What should come back is the data below, word for word, minus any picture.

▽

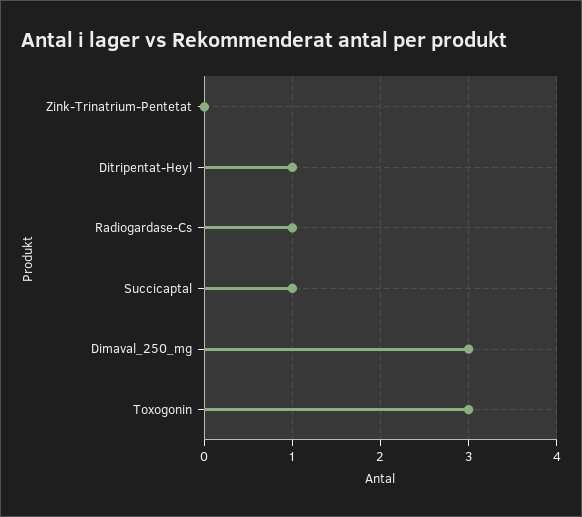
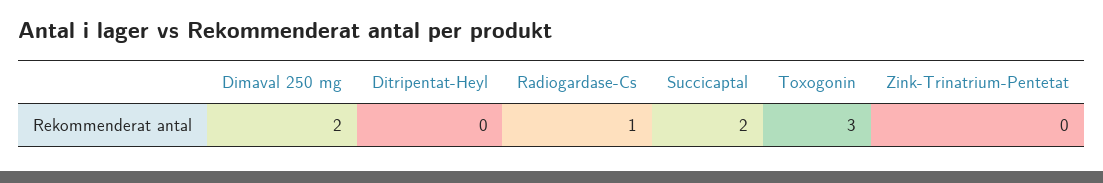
  {
    "Zink-Trinatrium-Pentetat": 0,
-   "Ditripentat-Heyl": 1,
+   "Ditripentat-Heyl": 0,
    "Radiogardase-Cs": 1,
-   "Succicaptal": 1,
+   "Succicaptal": 2,
-   "Dimaval_250_mg": 3,
+   "Dimaval_250_mg": 2,
    "Toxogonin": 3
  }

△

RESPONSE TO THIS TASK:
  {
    "Zink-Trinatrium-Pentetat": 0,
-   "Ditripentat-Heyl": 1,
+   "Ditripentat-Heyl": 0,
    "Radiogardase-Cs": 1,
-   "Succicaptal": 1,
+   "Succicaptal": 2,
-   "Dimaval_250_mg": 3,
+   "Dimaval_250_mg": 2,
    "Toxogonin": 3
  }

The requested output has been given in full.